■ **Exercise details**
Repeat each line of the material below without change.

■ **Supplied material**
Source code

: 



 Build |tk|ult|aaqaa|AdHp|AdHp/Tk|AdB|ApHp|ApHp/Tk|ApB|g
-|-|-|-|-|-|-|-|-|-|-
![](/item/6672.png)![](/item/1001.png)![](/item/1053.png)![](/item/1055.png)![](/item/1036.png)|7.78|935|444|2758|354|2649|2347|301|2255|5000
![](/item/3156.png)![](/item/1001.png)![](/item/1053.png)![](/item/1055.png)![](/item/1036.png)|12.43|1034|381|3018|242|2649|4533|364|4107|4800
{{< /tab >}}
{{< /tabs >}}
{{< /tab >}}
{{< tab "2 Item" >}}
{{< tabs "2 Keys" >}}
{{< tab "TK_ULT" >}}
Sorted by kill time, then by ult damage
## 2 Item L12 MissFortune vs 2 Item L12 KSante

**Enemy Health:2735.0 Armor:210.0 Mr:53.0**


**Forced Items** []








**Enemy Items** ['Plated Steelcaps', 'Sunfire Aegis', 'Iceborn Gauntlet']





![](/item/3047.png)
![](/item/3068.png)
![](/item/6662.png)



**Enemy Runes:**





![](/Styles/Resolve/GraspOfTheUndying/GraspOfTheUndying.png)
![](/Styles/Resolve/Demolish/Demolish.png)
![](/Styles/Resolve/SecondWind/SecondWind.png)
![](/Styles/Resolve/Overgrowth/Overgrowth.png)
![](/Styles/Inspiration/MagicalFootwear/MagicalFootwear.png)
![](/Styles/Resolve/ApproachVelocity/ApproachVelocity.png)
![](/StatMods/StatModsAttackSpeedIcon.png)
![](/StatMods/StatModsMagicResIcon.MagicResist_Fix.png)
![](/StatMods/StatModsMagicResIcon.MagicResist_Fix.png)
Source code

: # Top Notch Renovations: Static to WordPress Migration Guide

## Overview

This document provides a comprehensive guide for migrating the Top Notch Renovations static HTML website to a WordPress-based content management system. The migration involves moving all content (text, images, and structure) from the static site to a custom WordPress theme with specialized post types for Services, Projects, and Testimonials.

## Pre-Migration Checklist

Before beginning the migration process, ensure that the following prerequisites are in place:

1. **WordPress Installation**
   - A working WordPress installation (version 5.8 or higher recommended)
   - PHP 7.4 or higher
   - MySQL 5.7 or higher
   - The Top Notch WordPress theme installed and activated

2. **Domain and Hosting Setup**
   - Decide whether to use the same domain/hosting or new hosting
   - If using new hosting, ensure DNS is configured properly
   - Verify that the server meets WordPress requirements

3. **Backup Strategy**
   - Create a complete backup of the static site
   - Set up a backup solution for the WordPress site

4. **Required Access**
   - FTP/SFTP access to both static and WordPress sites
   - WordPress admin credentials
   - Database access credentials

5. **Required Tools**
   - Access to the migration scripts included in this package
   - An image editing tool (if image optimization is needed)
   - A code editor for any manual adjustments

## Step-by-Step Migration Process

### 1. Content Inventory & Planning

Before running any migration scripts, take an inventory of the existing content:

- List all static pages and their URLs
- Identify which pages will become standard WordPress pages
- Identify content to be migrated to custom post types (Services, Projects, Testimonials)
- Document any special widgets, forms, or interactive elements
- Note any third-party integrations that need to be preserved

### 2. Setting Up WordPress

■ **Result of the exercise**
Source code

: 



 Build |tk|ult|aaqaa|AdHp|AdHp/Tk|AdB|ApHp|ApHp/Tk|ApB|g
-|-|-|-|-|-|-|-|-|-|-
![](/item/6672.png)![](/item/1001.png)![](/item/1053.png)![](/item/1055.png)![](/item/1036.png)|7.78|935|444|2758|354|2649|2347|301|2255|5000
![](/item/3156.png)![](/item/1001.png)![](/item/1053.png)![](/item/1055.png)![](/item/1036.png)|12.43|1034|381|3018|242|2649|4533|364|4107|4800
{{< /tab >}}
{{< /tabs >}}
{{< /tab >}}
{{< tab "2 Item" >}}
{{< tabs "2 Keys" >}}
{{< tab "TK_ULT" >}}
Sorted by kill time, then by ult damage
## 2 Item L12 MissFortune vs 2 Item L12 KSante

**Enemy Health:2735.0 Armor:210.0 Mr:53.0**


**Forced Items** []








**Enemy Items** ['Plated Steelcaps', 'Sunfire Aegis', 'Iceborn Gauntlet']





![](/item/3047.png)
![](/item/3068.png)
![](/item/6662.png)



**Enemy Runes:**





![](/Styles/Resolve/GraspOfTheUndying/GraspOfTheUndying.png)
![](/Styles/Resolve/Demolish/Demolish.png)
![](/Styles/Resolve/SecondWind/SecondWind.png)
![](/Styles/Resolve/Overgrowth/Overgrowth.png)
![](/Styles/Inspiration/MagicalFootwear/MagicalFootwear.png)
![](/Styles/Resolve/ApproachVelocity/ApproachVelocity.png)
![](/StatMods/StatModsAttackSpeedIcon.png)
![](/StatMods/StatModsMagicResIcon.MagicResist_Fix.png)
![](/StatMods/StatModsMagicResIcon.MagicResist_Fix.png)
Source code

: # Top Notch Renovations: Static to WordPress Migration Guide

## Overview

This document provides a comprehensive guide for migrating the Top Notch Renovations static HTML website to a WordPress-based content management system. The migration involves moving all content (text, images, and structure) from the static site to a custom WordPress theme with specialized post types for Services, Projects, and Testimonials.

## Pre-Migration Checklist

Before beginning the migration process, ensure that the following prerequisites are in place:

1. **WordPress Installation**
   - A working WordPress installation (version 5.8 or higher recommended)
   - PHP 7.4 or higher
   - MySQL 5.7 or higher
   - The Top Notch WordPress theme installed and activated

2. **Domain and Hosting Setup**
   - Decide whether to use the same domain/hosting or new hosting
   - If using new hosting, ensure DNS is configured properly
   - Verify that the server meets WordPress requirements

3. **Backup Strategy**
   - Create a complete backup of the static site
   - Set up a backup solution for the WordPress site

4. **Required Access**
   - FTP/SFTP access to both static and WordPress sites
   - WordPress admin credentials
   - Database access credentials

5. **Required Tools**
   - Access to the migration scripts included in this package
   - An image editing tool (if image optimization is needed)
   - A code editor for any manual adjustments

## Step-by-Step Migration Process

### 1. Content Inventory & Planning

Before running any migration scripts, take an inventory of the existing content:

- List all static pages and their URLs
- Identify which pages will become standard WordPress pages
- Identify content to be migrated to custom post types (Services, Projects, Testimonials)
- Document any special widgets, forms, or interactive elements
- Note any third-party integrations that need to be preserved

### 2. Setting Up WordPress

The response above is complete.